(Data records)
:::

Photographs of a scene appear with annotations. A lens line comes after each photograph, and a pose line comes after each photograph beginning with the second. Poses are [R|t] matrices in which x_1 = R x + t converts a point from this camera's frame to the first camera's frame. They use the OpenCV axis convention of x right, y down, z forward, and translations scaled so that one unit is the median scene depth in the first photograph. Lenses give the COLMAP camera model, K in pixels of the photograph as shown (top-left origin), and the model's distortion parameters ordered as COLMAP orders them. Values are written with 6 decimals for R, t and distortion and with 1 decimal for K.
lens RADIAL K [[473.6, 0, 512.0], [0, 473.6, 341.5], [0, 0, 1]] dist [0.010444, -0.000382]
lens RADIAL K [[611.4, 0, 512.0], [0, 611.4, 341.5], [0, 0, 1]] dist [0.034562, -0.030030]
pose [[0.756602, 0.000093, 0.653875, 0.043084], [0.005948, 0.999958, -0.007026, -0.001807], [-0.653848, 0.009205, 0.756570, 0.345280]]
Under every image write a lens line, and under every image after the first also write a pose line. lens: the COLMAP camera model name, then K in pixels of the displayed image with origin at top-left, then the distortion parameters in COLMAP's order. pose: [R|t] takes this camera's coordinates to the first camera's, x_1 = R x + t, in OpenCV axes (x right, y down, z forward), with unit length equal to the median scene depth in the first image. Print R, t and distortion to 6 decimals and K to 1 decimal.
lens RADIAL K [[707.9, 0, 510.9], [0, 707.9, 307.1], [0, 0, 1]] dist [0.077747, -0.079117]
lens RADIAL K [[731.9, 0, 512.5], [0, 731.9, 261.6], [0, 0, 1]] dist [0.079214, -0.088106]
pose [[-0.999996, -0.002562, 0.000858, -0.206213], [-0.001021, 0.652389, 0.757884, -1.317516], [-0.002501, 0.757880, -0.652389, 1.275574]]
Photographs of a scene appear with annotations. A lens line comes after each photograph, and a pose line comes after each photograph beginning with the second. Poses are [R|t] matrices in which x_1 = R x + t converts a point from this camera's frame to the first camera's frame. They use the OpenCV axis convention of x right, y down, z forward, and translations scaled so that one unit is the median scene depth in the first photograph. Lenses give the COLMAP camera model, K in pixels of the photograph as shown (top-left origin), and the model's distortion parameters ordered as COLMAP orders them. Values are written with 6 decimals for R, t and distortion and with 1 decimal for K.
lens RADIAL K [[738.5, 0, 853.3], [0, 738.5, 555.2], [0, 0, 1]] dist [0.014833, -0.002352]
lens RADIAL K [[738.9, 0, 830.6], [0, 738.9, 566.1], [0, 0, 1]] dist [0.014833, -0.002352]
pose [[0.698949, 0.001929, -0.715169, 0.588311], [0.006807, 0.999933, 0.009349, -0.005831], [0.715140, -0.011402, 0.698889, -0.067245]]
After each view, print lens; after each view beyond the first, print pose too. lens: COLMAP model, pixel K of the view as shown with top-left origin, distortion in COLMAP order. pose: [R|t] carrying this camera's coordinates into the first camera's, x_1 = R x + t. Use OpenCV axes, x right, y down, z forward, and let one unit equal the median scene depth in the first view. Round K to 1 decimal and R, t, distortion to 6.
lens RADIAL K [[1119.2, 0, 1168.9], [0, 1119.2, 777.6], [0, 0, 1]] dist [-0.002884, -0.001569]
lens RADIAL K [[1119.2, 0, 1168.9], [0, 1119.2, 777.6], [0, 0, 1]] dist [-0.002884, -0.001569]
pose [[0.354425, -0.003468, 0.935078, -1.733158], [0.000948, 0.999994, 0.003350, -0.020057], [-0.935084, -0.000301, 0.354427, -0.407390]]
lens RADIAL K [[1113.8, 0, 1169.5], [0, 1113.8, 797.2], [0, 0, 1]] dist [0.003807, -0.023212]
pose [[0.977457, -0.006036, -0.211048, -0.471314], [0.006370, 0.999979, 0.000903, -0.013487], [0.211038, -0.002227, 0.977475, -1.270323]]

:::

== What needs to be done ==
All of the entries, from the first line to the last, should be duplicated exactly.

== Output for this task ==
Photographs of a scene appear with annotations. A lens line comes after each photograph, and a pose line comes after each photograph beginning with the second. Poses are [R|t] matrices in which x_1 = R x + t converts a point from this camera's frame to the first camera's frame. They use the OpenCV axis convention of x right, y down, z forward, and translations scaled so that one unit is the median scene depth in the first photograph. Lenses give the COLMAP camera model, K in pixels of the photograph as shown (top-left origin), and the model's distortion parameters ordered as COLMAP orders them. Values are written with 6 decimals for R, t and distortion and with 1 decimal for K.
lens RADIAL K [[473.6, 0, 512.0], [0, 473.6, 341.5], [0, 0, 1]] dist [0.010444, -0.000382]
lens RADIAL K [[611.4, 0, 512.0], [0, 611.4, 341.5], [0, 0, 1]] dist [0.034562, -0.030030]
pose [[0.756602, 0.000093, 0.653875, 0.043084], [0.005948, 0.999958, -0.007026, -0.001807], [-0.653848, 0.009205, 0.756570, 0.345280]]
Under every image write a lens line, and under every image after the first also write a pose line. lens: the COLMAP camera model name, then K in pixels of the displayed image with origin at top-left, then the distortion parameters in COLMAP's order. pose: [R|t] takes this camera's coordinates to the first camera's, x_1 = R x + t, in OpenCV axes (x right, y down, z forward), with unit length equal to the median scene depth in the first image. Print R, t and distortion to 6 decimals and K to 1 decimal.
lens RADIAL K [[707.9, 0, 510.9], [0, 707.9, 307.1], [0, 0, 1]] dist [0.077747, -0.079117]
lens RADIAL K [[731.9, 0, 512.5], [0, 731.9, 261.6], [0, 0, 1]] dist [0.079214, -0.088106]
pose [[-0.999996, -0.002562, 0.000858, -0.206213], [-0.001021, 0.652389, 0.757884, -1.317516], [-0.002501, 0.757880, -0.652389, 1.275574]]
Photographs of a scene appear with annotations. A lens line comes after each photograph, and a pose line comes after each photograph beginning with the second. Poses are [R|t] matrices in which x_1 = R x + t converts a point from this camera's frame to the first camera's frame. They use the OpenCV axis convention of x right, y down, z forward, and translations scaled so that one unit is the median scene depth in the first photograph. Lenses give the COLMAP camera model, K in pixels of the photograph as shown (top-left origin), and the model's distortion parameters ordered as COLMAP orders them. Values are written with 6 decimals for R, t and distortion and with 1 decimal for K.
lens RADIAL K [[738.5, 0, 853.3], [0, 738.5, 555.2], [0, 0, 1]] dist [0.014833, -0.002352]
lens RADIAL K [[738.9, 0, 830.6], [0, 738.9, 566.1], [0, 0, 1]] dist [0.014833, -0.002352]
pose [[0.698949, 0.001929, -0.715169, 0.588311], [0.006807, 0.999933, 0.009349, -0.005831], [0.715140, -0.011402, 0.698889, -0.067245]]
After each view, print lens; after each view beyond the first, print pose too. lens: COLMAP model, pixel K of the view as shown with top-left origin, distortion in COLMAP order. pose: [R|t] carrying this camera's coordinates into the first camera's, x_1 = R x + t. Use OpenCV axes, x right, y down, z forward, and let one unit equal the median scene depth in the first view. Round K to 1 decimal and R, t, distortion to 6.
lens RADIAL K [[1119.2, 0, 1168.9], [0, 1119.2, 777.6], [0, 0, 1]] dist [-0.002884, -0.001569]
lens RADIAL K [[1119.2, 0, 1168.9], [0, 1119.2, 777.6], [0, 0, 1]] dist [-0.002884, -0.001569]
pose [[0.354425, -0.003468, 0.935078, -1.733158], [0.000948, 0.999994, 0.003350, -0.020057], [-0.935084, -0.000301, 0.354427, -0.407390]]
lens RADIAL K [[1113.8, 0, 1169.5], [0, 1113.8, 797.2], [0, 0, 1]] dist [0.003807, -0.023212]
pose [[0.977457, -0.006036, -0.211048, -0.471314], [0.006370, 0.999979, 0.000903, -0.013487], [0.211038, -0.002227, 0.977475, -1.270323]]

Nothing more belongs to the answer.